TASK BRIEF =
Skipping all pictures, please restate word for word the lines from the one that contains "No Afarisai na arutani a watho arĩa maarĩ a" through the last line of the entries.

[Items listed in a dataset]

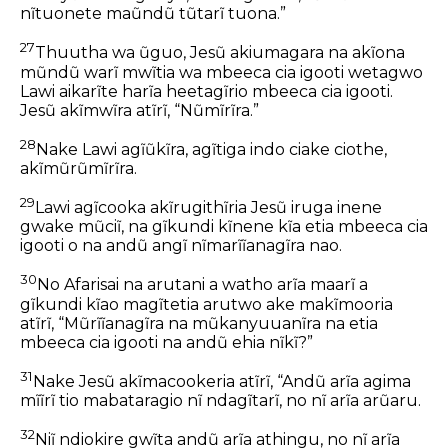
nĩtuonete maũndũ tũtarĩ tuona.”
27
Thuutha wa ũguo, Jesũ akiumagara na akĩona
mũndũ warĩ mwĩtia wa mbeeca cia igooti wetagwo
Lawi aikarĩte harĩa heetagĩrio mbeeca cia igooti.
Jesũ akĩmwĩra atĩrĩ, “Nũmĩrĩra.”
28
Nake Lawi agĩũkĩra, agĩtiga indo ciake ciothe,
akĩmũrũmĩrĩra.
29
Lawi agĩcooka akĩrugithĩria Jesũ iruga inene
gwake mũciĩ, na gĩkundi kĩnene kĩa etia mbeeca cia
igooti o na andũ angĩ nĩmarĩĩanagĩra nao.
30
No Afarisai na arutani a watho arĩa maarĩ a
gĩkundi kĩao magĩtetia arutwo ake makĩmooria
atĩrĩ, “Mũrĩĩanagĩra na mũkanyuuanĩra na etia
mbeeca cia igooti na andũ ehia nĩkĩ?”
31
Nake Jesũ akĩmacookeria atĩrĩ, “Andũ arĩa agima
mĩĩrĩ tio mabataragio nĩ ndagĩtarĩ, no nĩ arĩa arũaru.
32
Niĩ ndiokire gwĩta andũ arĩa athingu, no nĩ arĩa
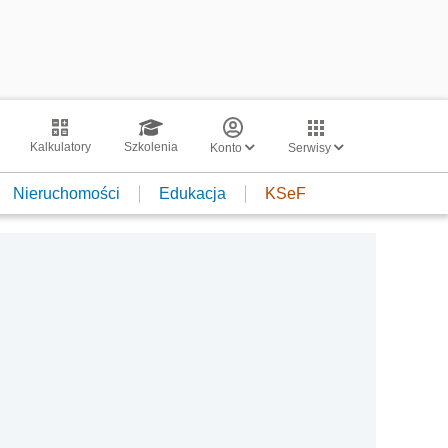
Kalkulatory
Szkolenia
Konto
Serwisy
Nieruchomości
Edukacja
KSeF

ANSWER SPACE =
No Afarisai na arutani a watho arĩa maarĩ a
gĩkundi kĩao magĩtetia arutwo ake makĩmooria
atĩrĩ, “Mũrĩĩanagĩra na mũkanyuuanĩra na etia
mbeeca cia igooti na andũ ehia nĩkĩ?”
31
Nake Jesũ akĩmacookeria atĩrĩ, “Andũ arĩa agima
mĩĩrĩ tio mabataragio nĩ ndagĩtarĩ, no nĩ arĩa arũaru.
32
Niĩ ndiokire gwĩta andũ arĩa athingu, no nĩ arĩa
Kalkulatory
Szkolenia
Konto
Serwisy
Nieruchomości
Edukacja
KSeF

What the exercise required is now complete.